My 52 plate MK1 has a persistent fault where the left side dip does not always come on. A couple of on offs usually sorts it but it is now playing up and i have been told it will fail the MOT.
I have changed the bulb twice and the ballasts twice and then the headlight switch all to no avail and always just the left dip which when it does come on it stays on ok.
Apart from the bulb connector and the ballast are there additional components such as a separate igniter.

Thanks


----------



## TB205GTI (Dec 12, 2021)

Have you checked the voltage to the ballast? if you get a low voltage (or bad earth) it can have a hard time igniting the bulb as it draws quite a bit of current.


----------



## Retep99 (Oct 13, 2021)

TB205GTI said:


> Have you checked the voltage to the ballast? if you get a low voltage (or bad earth) it can have a hard time igniting the bulb as it draws quite a bit of current.

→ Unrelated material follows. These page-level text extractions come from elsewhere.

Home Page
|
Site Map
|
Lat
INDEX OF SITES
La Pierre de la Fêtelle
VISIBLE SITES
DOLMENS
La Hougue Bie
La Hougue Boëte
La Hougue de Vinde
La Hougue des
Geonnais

Thanks for that will do retep


----------



## Hoggy (May 8, 2002)

Hi, As above check & clean up all the connections & make sure they are tight & secure.
Hoggy  .


----------



## Retep99 (Oct 13, 2021)

TB205GTI said:


> Have you checked the voltage to the ballast? if you get a low voltage (or bad earth) it can have a hard time igniting the bulb as it draws quite a bit of current.





TB205GTI said:


> Hi, As above check & clean up all the connections & make sure they are tight & secure.
> Hoggy  .


Thanks Hoggy


----------